Go over the entries and report the lines where the word "differences" occurs.
▼
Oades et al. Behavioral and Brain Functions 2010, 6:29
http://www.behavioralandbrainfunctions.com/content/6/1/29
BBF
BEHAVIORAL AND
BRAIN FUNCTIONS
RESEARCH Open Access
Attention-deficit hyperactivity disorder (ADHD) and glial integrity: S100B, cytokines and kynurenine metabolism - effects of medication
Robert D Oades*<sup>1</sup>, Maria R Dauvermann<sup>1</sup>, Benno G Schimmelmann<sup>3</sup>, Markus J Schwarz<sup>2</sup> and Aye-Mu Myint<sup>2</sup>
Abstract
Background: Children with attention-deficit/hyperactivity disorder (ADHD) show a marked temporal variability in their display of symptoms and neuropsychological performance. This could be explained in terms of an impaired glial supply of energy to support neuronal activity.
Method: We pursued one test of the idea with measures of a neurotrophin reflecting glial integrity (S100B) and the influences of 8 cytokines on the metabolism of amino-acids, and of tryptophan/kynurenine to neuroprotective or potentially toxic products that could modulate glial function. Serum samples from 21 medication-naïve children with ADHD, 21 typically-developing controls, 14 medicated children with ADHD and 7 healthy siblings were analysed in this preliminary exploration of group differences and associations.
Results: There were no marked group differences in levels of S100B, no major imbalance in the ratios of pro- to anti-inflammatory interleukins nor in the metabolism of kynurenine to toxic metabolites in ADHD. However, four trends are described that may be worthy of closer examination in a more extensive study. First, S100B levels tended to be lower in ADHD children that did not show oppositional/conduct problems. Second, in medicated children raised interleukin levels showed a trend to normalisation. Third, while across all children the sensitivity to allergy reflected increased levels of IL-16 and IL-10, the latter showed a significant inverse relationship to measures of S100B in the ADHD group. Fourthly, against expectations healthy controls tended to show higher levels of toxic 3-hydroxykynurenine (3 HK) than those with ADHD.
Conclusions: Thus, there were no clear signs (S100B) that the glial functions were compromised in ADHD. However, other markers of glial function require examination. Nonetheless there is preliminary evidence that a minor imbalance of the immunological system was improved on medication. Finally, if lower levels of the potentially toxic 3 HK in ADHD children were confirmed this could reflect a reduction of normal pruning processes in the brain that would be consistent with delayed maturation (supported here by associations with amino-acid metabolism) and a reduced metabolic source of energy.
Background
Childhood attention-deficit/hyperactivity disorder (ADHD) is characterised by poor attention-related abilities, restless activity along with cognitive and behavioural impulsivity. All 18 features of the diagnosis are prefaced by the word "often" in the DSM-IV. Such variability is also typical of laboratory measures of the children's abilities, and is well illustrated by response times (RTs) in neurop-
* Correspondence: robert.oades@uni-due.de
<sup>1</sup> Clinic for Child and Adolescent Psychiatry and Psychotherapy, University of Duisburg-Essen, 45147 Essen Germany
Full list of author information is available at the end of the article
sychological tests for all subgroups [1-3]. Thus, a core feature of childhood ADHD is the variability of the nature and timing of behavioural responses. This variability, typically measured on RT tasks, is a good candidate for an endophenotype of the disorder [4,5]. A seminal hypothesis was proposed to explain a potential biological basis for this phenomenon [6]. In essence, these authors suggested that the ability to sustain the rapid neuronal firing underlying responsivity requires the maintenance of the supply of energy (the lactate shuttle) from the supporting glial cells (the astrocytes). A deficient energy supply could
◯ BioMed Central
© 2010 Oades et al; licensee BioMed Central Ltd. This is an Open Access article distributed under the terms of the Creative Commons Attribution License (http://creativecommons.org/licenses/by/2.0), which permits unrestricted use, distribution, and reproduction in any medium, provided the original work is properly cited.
▲
▼
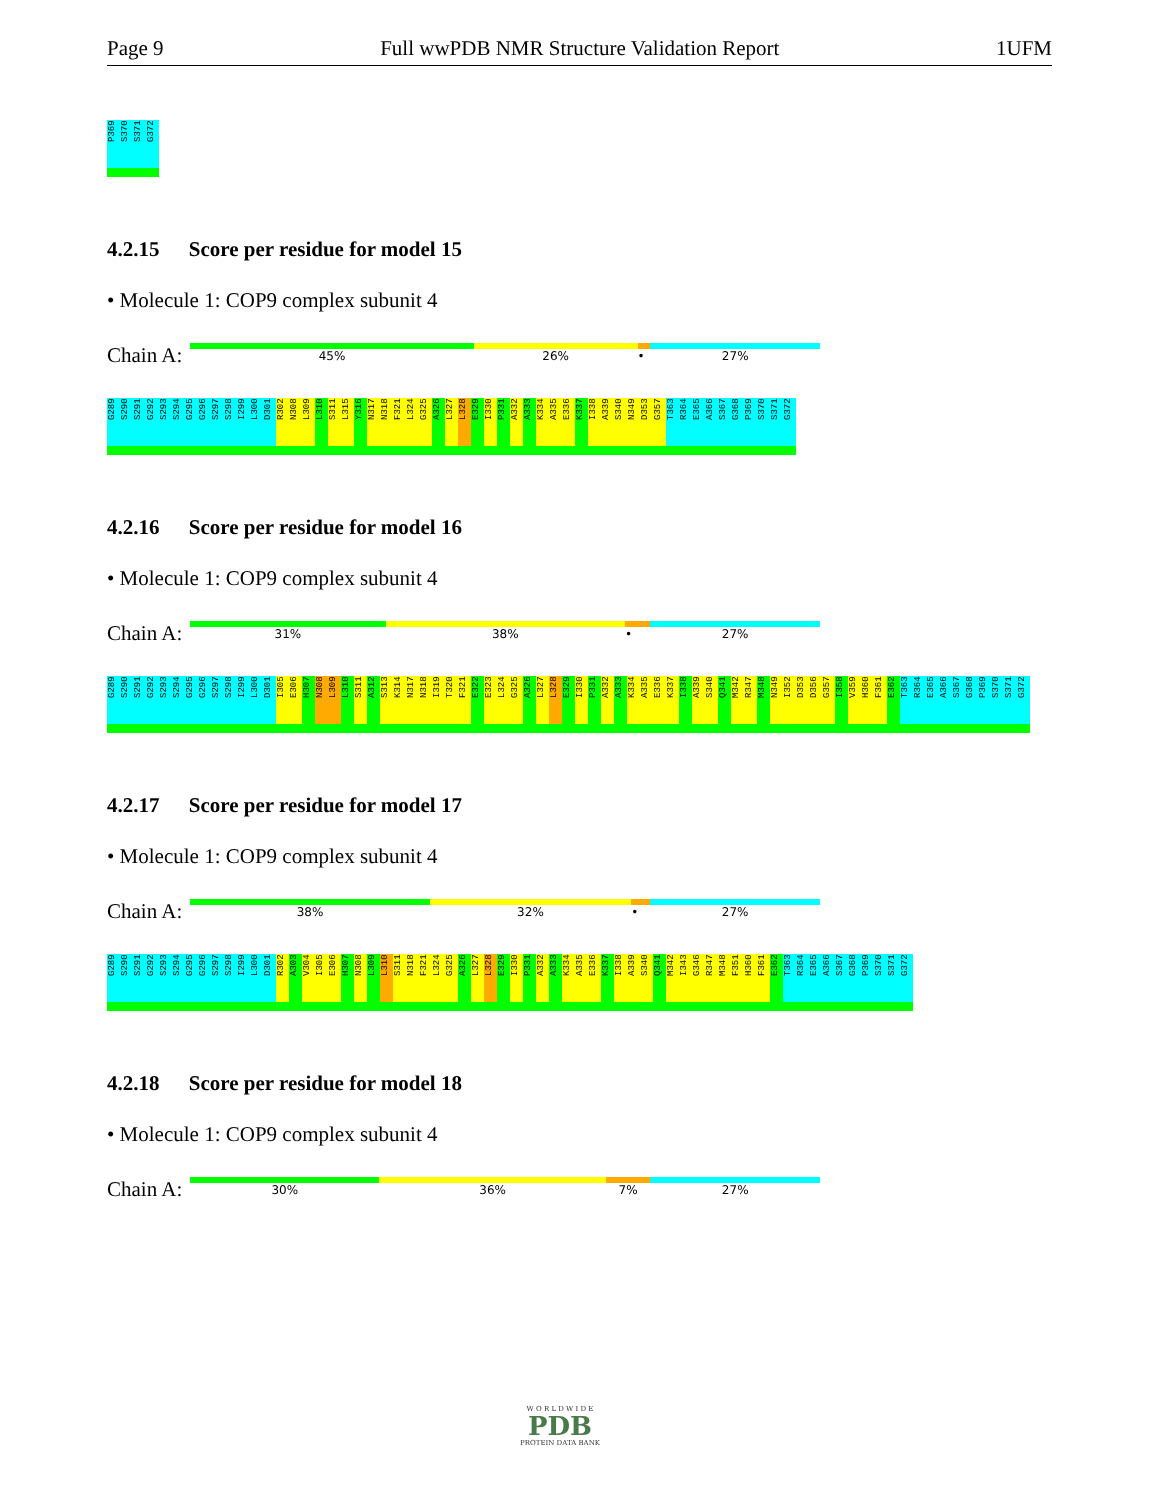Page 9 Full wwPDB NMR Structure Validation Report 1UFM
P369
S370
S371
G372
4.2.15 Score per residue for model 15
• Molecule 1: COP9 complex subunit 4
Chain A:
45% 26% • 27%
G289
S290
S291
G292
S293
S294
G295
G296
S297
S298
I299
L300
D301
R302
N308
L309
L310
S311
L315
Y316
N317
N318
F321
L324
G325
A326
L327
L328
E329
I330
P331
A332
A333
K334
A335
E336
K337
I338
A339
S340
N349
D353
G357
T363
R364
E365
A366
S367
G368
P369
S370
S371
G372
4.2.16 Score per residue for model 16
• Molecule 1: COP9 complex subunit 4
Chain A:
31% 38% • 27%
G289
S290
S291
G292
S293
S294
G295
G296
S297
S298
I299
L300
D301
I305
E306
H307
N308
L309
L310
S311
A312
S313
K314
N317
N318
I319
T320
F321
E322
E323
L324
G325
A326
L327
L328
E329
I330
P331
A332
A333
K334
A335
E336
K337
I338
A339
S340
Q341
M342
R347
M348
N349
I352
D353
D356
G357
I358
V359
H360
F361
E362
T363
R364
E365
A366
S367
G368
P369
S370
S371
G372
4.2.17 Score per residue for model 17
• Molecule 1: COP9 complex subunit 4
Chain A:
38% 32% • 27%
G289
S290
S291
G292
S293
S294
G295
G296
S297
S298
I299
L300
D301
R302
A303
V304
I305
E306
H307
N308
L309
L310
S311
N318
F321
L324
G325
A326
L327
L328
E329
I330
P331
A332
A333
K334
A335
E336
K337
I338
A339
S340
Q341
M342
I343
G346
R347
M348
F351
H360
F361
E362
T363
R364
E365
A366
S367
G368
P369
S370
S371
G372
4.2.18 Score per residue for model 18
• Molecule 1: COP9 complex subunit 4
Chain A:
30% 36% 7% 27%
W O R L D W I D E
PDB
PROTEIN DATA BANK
▲
Answer section:
Method: We pursued one test of the idea with measures of a neurotrophin reflecting glial integrity (S100B) and the influences of 8 cytokines on the metabolism of amino-acids, and of tryptophan/kynurenine to neuroprotective or potentially toxic products that could modulate glial function. Serum samples from 21 medication-naïve children with ADHD, 21 typically-developing controls, 14 medicated children with ADHD and 7 healthy siblings were analysed in this preliminary exploration of group differences and associations.
Results: There were no marked group differences in levels of S100B, no major imbalance in the ratios of pro- to anti-inflammatory interleukins nor in the metabolism of kynurenine to toxic metabolites in ADHD. However, four trends are described that may be worthy of closer examination in a more extensive study. First, S100B levels tended to be lower in ADHD children that did not show oppositional/conduct problems. Second, in medicated children raised interleukin levels showed a trend to normalisation. Third, while across all children the sensitivity to allergy reflected increased levels of IL-16 and IL-10, the latter showed a significant inverse relationship to measures of S100B in the ADHD group. Fourthly, against expectations healthy controls tended to show higher levels of toxic 3-hydroxykynurenine (3 HK) than those with ADHD.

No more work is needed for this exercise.